Ce décalage de l'échéance d'un an doit concerner tous les acteurs et ne pas se limiter à la seule partie foncière. En effet, la loi Climat et résilience et la loi du 10 février 2020 relative à la lutte contre le gaspillage et à l'économie (Agec) imposent des modifications d'autres volets des Sraddet. En Nouvelle-Aquitaine, cela concerne la logistique et les déchets. Il paraîtrait curieux de modifier le Sraddet sur de tels volets alors que la modification de la partie sur le foncier bénéficierait d'un délai d'un an supplémentaire : nous ne pouvons réélaborer en permanence des Sraddet, cela représente un coût important !

La proposition d'une enveloppe nationale d'artificialisation des sols pour certains projets satisfait nos voeux. Selon le ministre Béchu, un tel comptage à part était prévu depuis le début. Il ne faudrait toutefois pas que cette mutualisation soit ensuite répartie entre les régions, dont les contextes diffèrent. Dans l'élaboration des Sraddet, les régions ont tenu compte des parcours et des trajectoires des territoires, en les différenciant ; la loi, à l'inverse, n'opère pas une telle différenciation.
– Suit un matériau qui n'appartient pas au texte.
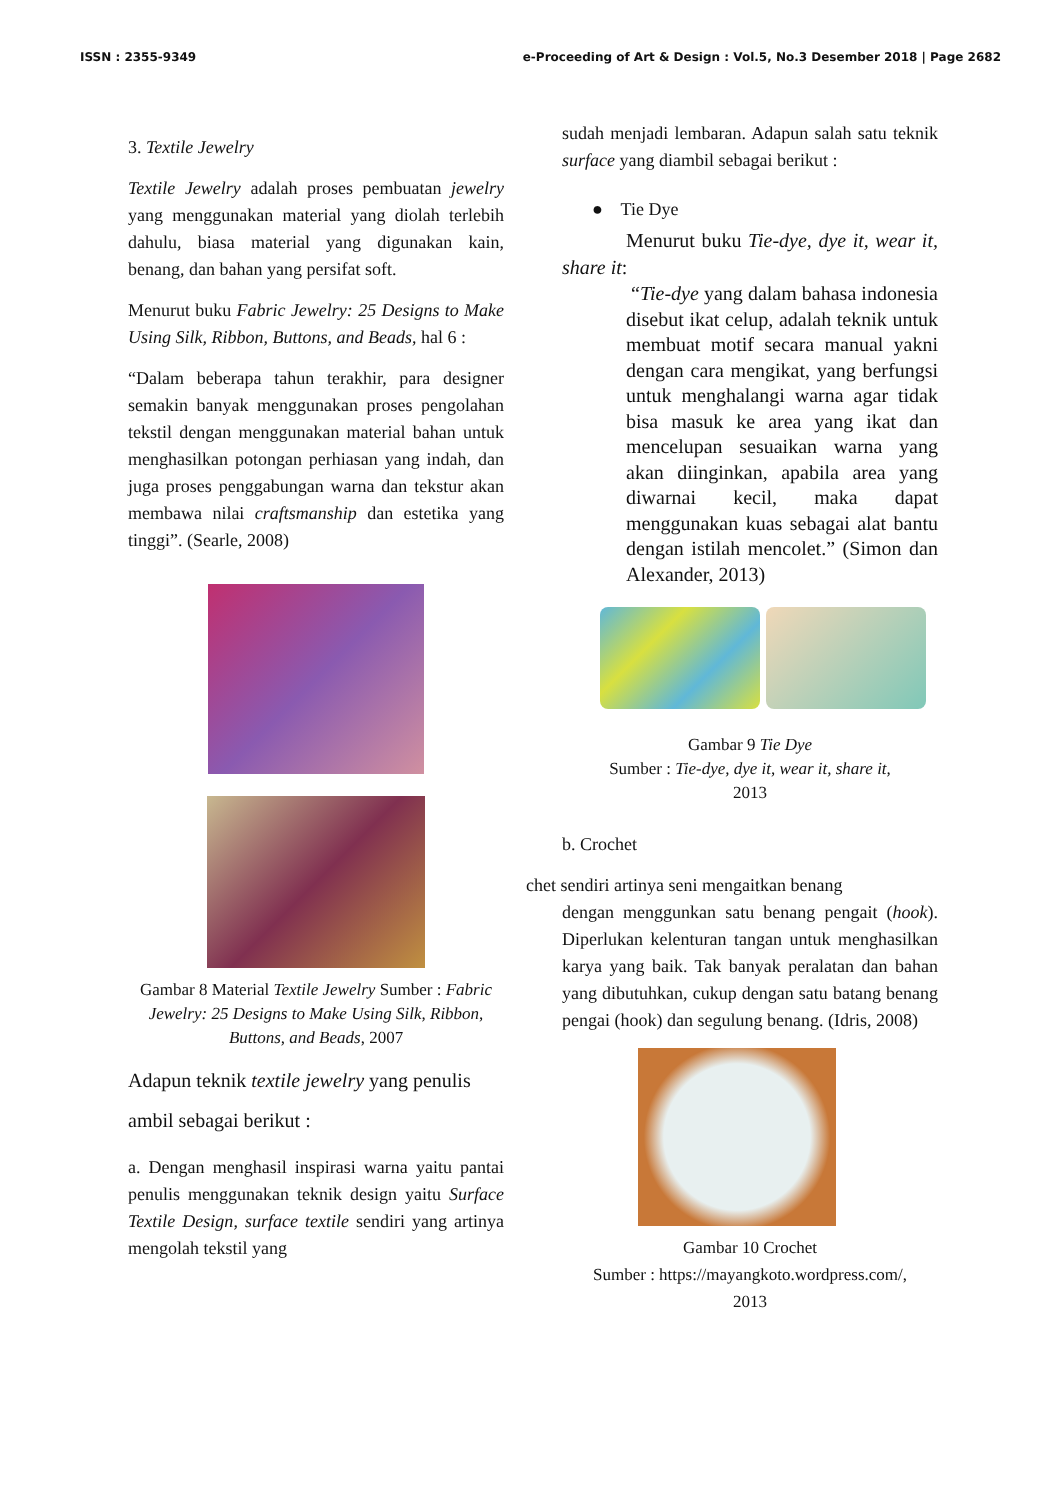ISSN : 2355-9349 e-Proceeding of Art & Design : Vol.5, No.3 Desember 2018 | Page 2682
3. Textile Jewelry
Textile Jewelry adalah proses pembuatan jewelry yang menggunakan material yang diolah terlebih dahulu, biasa material yang digunakan kain, benang, dan bahan yang persifat soft.
Menurut buku Fabric Jewelry: 25 Designs to Make Using Silk, Ribbon, Buttons, and Beads, hal 6 :
“Dalam beberapa tahun terakhir, para designer semakin banyak menggunakan proses pengolahan tekstil dengan menggunakan material bahan untuk menghasilkan potongan perhiasan yang indah, dan juga proses penggabungan warna dan tekstur akan membawa nilai craftsmanship dan estetika yang tinggi”. (Searle, 2008)
Gambar 8 Material Textile Jewelry Sumber : Fabric Jewelry: 25 Designs to Make Using Silk, Ribbon, Buttons, and Beads, 2007
Adapun teknik textile jewelry yang penulis ambil sebagai berikut :
a. Dengan menghasil inspirasi warna yaitu pantai penulis menggunakan teknik design yaitu Surface Textile Design, surface textile sendiri yang artinya mengolah tekstil yang
sudah menjadi lembaran. Adapun salah satu teknik surface yang diambil sebagai berikut :
● Tie Dye
Menurut buku Tie-dye, dye it, wear it, share it:
“Tie-dye yang dalam bahasa indonesia disebut ikat celup, adalah teknik untuk membuat motif secara manual yakni dengan cara mengikat, yang berfungsi untuk menghalangi warna agar tidak bisa masuk ke area yang ikat dan mencelupan sesuaikan warna yang akan diinginkan, apabila area yang diwarnai kecil, maka dapat menggunakan kuas sebagai alat bantu dengan istilah mencolet.” (Simon dan Alexander, 2013)
Gambar 9 Tie Dye
Sumber : Tie-dye, dye it, wear it, share it,
2013
b. Crochet
chet sendiri artinya seni mengaitkan benang
dengan menggunkan satu benang pengait (hook). Diperlukan kelenturan tangan untuk menghasilkan karya yang baik. Tak banyak peralatan dan bahan yang dibutuhkan, cukup dengan satu batang benang pengai (hook) dan segulung benang. (Idris, 2008)
Gambar 10 Crochet
Sumber : https://mayangkoto.wordpress.com/,
2013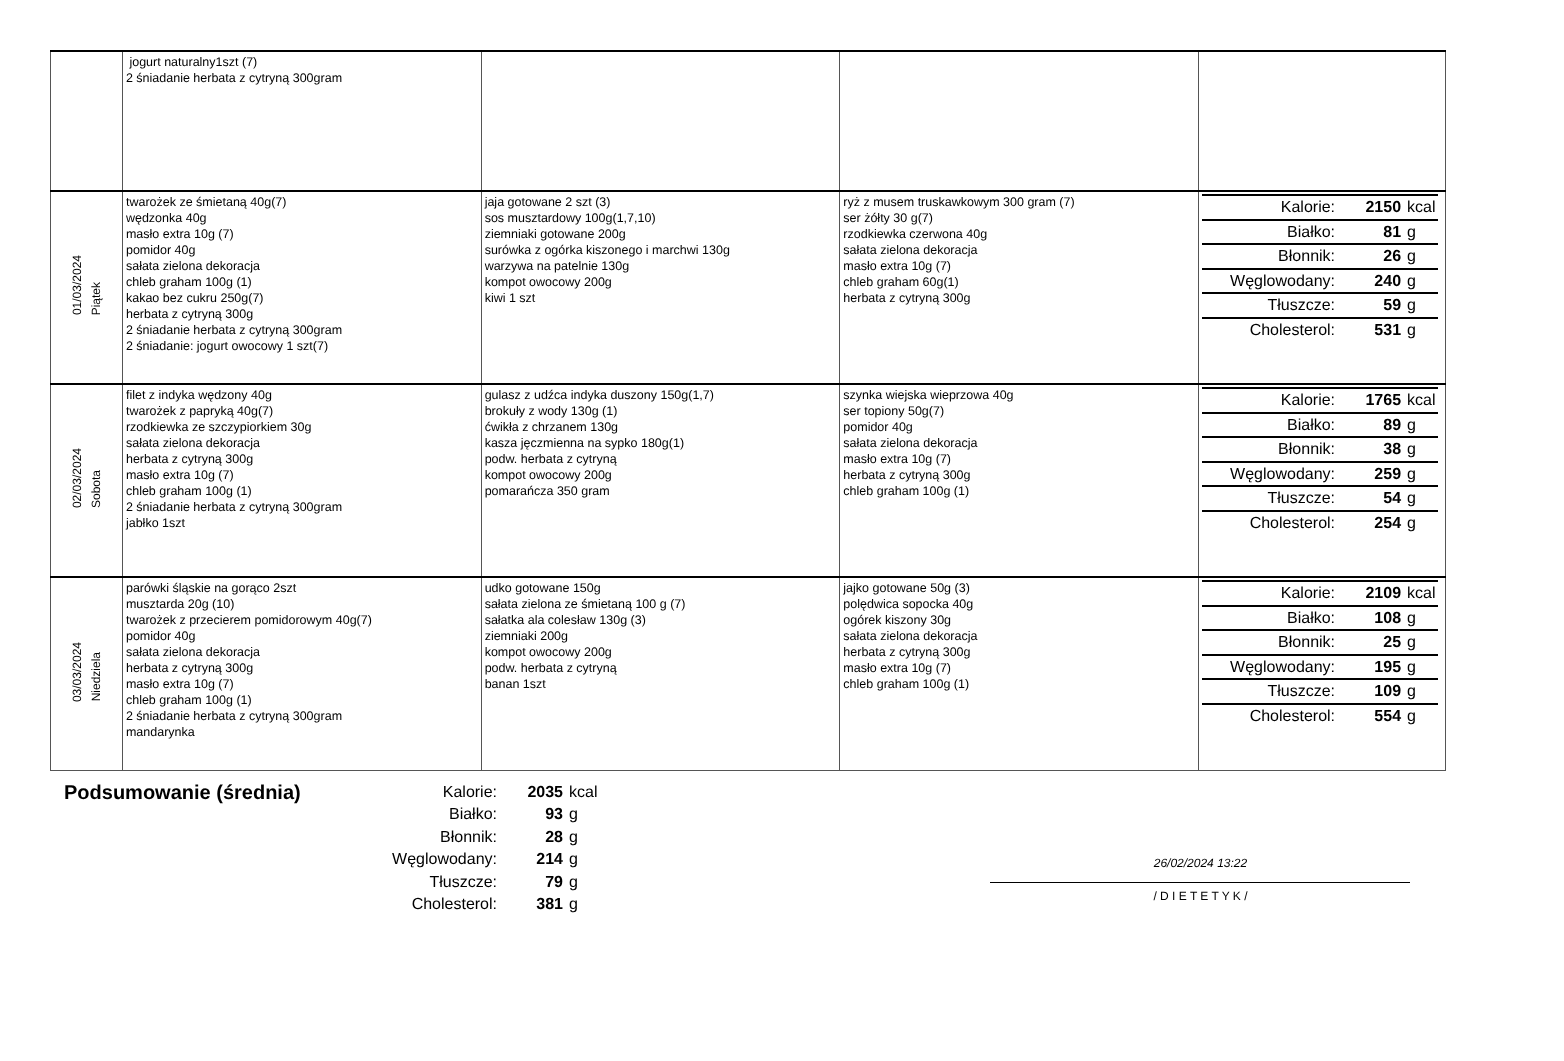| | jogurt naturalny1szt (7) 2 śniadanie herbata z cytryną 300gram | | | |
| 01/03/2024 Piątek | twarożek ze śmietaną 40g(7) wędzonka 40g masło extra 10g (7) pomidor 40g sałata zielona dekoracja chleb graham 100g (1) kakao bez cukru 250g(7) herbata z cytryną 300g 2 śniadanie herbata z cytryną 300gram 2 śniadanie: jogurt owocowy 1 szt(7) | jaja gotowane 2 szt (3) sos musztardowy 100g(1,7,10) ziemniaki gotowane 200g surówka z ogórka kiszonego i marchwi 130g warzywa na patelnie 130g kompot owocowy 200g kiwi 1 szt | ryż z musem truskawkowym 300 gram (7) ser żółty 30 g(7) rzodkiewka czerwona 40g sałata zielona dekoracja masło extra 10g (7) chleb graham 60g(1) herbata z cytryną 300g | / Kalorie: / 2150 / kcal / / Białko: / 81 / g / / Błonnik: / 26 / g / / Węglowodany: / 240 / g / / Tłuszcze: / 59 / g / / Cholesterol: / 531 / g / |
| 02/03/2024 Sobota | filet z indyka wędzony 40g twarożek z papryką 40g(7) rzodkiewka ze szczypiorkiem 30g sałata zielona dekoracja herbata z cytryną 300g masło extra 10g (7) chleb graham 100g (1) 2 śniadanie herbata z cytryną 300gram jabłko 1szt | gulasz z udźca indyka duszony 150g(1,7) brokuły z wody 130g (1) ćwikła z chrzanem 130g kasza jęczmienna na sypko 180g(1) podw. herbata z cytryną kompot owocowy 200g pomarańcza 350 gram | szynka wiejska wieprzowa 40g ser topiony 50g(7) pomidor 40g sałata zielona dekoracja masło extra 10g (7) herbata z cytryną 300g chleb graham 100g (1) | / Kalorie: / 1765 / kcal / / Białko: / 89 / g / / Błonnik: / 38 / g / / Węglowodany: / 259 / g / / Tłuszcze: / 54 / g / / Cholesterol: / 254 / g / |
| 03/03/2024 Niedziela | parówki śląskie na gorąco 2szt musztarda 20g (10) twarożek z przecierem pomidorowym 40g(7) pomidor 40g sałata zielona dekoracja herbata z cytryną 300g masło extra 10g (7) chleb graham 100g (1) 2 śniadanie herbata z cytryną 300gram mandarynka | udko gotowane 150g sałata zielona ze śmietaną 100 g (7) sałatka ala colesław 130g (3) ziemniaki 200g kompot owocowy 200g podw. herbata z cytryną banan 1szt | jajko gotowane 50g (3) polędwica sopocka 40g ogórek kiszony 30g sałata zielona dekoracja herbata z cytryną 300g masło extra 10g (7) chleb graham 100g (1) | / Kalorie: / 2109 / kcal / / Białko: / 108 / g / / Błonnik: / 25 / g / / Węglowodany: / 195 / g / / Tłuszcze: / 109 / g / / Cholesterol: / 554 / g / |
Podsumowanie (średnia)
| Kalorie: | 2035 | kcal |
| Białko: | 93 | g |
| Błonnik: | 28 | g |
| Węglowodany: | 214 | g |
| Tłuszcze: | 79 | g |
| Cholesterol: | 381 | g |
26/02/2024 13:22
/ D I E T E T Y K /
Ma région, par exemple, est concernée par le grand projet ferroviaire du Sud-Ouest (GPSO) : il paraîtrait normal qu'un tel projet remonte dans une enveloppe nationale sans faire ensuite l'objet d'une mutualisation.

Pourquoi ne pas faire également monter dans cette enveloppe des projets industriels ? Pour ces derniers, nous avions déjà proposé une « enveloppe blanche ». Cela nous a été refusé, car il faut pouvoir mesurer les retombées en nombre d'hectares. Par ailleurs, certaines régions sont très grandes : considérer qu'un grand projet national doit forcément être interrégional amènerait la Nouvelle-Aquitaine à ne pas faire remonter à l'échelle nationale la liaison Poitiers-Limoges !

Concernant les fascicules d'objectifs et de règles, les régions veulent également en revenir à l'esprit de la loi NOTRe, à savoir conserver leur liberté. Peu de régions ont intégré l'objectif de 50 % de réduction du rythme de consommation d'espaces dans le fascicule des règles. Pourquoi rendre cela obligatoire dans le fascicule des objectifs ? Pourquoi ne pas laisser latitude aux régions pour décider ce qui relève de l'objectif et ce qui relève de la règle ? En Nouvelle-Aquitaine, ces 50 % sont intégrés dans le fascicule des objectifs, la règle générale mentionnant, quant à elle, le fait de tenir compte de la sobriété foncière ; cela a été négocié avec les Scot.